Dr. Graham Lennox, of Cambridge’s Regent’s College, called dementia “the dark secret of Parkinson’s disease.” Nancy, a surviving LBD spouse, agrees. In 2006, Nancy’s husband, Del, was diagnosed with Parkinson’s with dementia (PDD). “We were shocked,” Nancy said. “We’d been dealing with his Parkinson’s for eight years—attending the support groups, listening to all those lectures—and yet, no one, not even Del’s doctor, had mentioned dementia until that day.” Nancy’s voice caught. “We thought we were coping, but this hit us hard. We weren't prepared.”
There were several reasons for Nancy and Del’s lack of information in 2006. Years later, these reasons still exist:
a) PDD is a “new” disorder. Dementia was not even recognized as a Parkinson’s symptom until the early 1990s. Until then, it was considered to be two diseases: Parkinson’s and dementia, likely Alzheimer’s. In 1994, “Parkinson’s disease with dementia” was included in the DSM-IV, the basic diagnostic manual for mental disorders, and added to the insurance codes. It takes at least a couple of decades for awareness of a “new” disease to develop.
b) PD doctors are movement, not dementia, specialists. Neurologists who specialize in treating Parkinson’s focus heavily on movement issues and are less likely to be trained to recognize early signs of PDD. Thus their patients’ dementia may go untreated until it is so severe that it can’t be ignored.
c) Cross-sectional studies don’t tell the true story. Although dementia has finally become recognized as a symptom of PD, Parkinson’s websites often quote cross-sectional studies, which are a single “snapshot” of a specified group of people—in this case, people with PD. These usually report a 10% to 30% rate of occurrence, numbers that make the possibility of impending dementia easy to ignore—or deny. Cumulative studies, which are of a group of people over time, show a different picture, with from 65% to 80% of Parkinson’s patients eventually developing dementia.
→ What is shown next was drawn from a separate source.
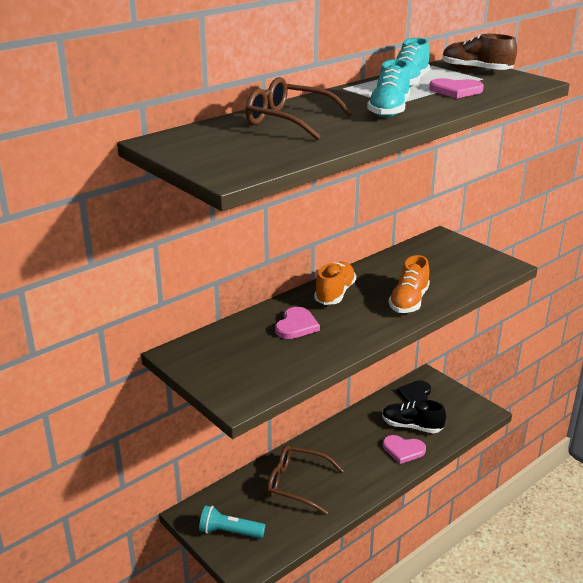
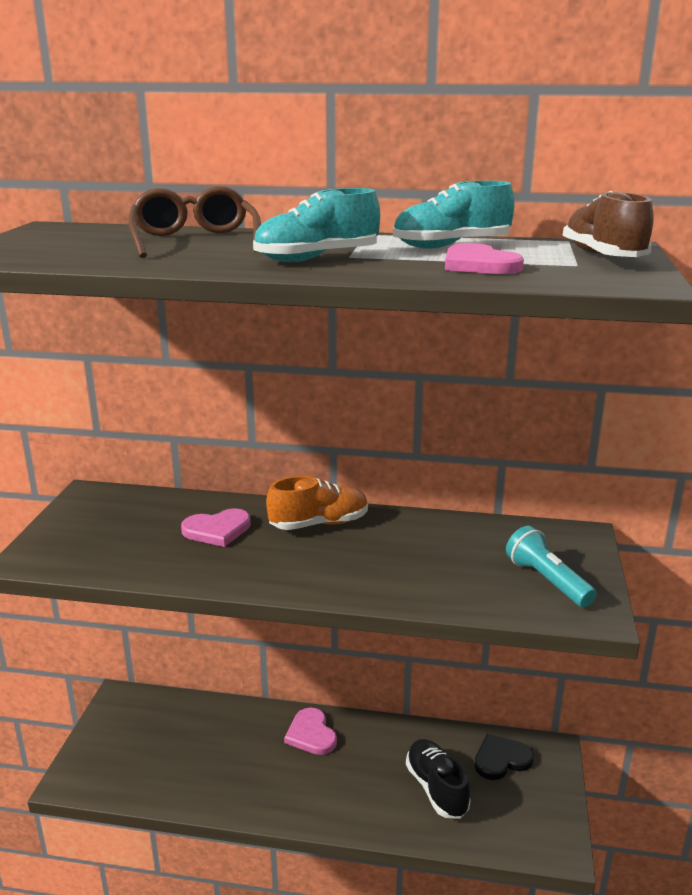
camera: 50 degrees right, 5 degrees down
(229, 532) = (115, 739): turquoise flashlight -> turquoise flashlight (547, 581)
(297, 484) = (231, 747): brown glasses -> none
(403, 450) = (382, 805): pink heart -> pink heart (311, 734)
(409, 301) = (371, 576): orange shoe -> none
d) Parkinson’s disease with dementia is often considered a symptom of late stage PD. Although the possibility of PDD does increase with age, dementia can occur at any time, sometimes within months of a Parkinson’s diagnosis. Additionally, recent studies have found that mild cognitive impairment (MCI-LB), a major risk for eventual PDD, is often present in PD’s early stages—even at diagnosis.
“Please spread the word,” Nancy begs. “Don’t leave other families in the dark as we were.” That’s our goal with this blog, our trainings, our book and our bookstore. You can help by telling others about these and about Parkinson’s and its connection to Lewy body dementia.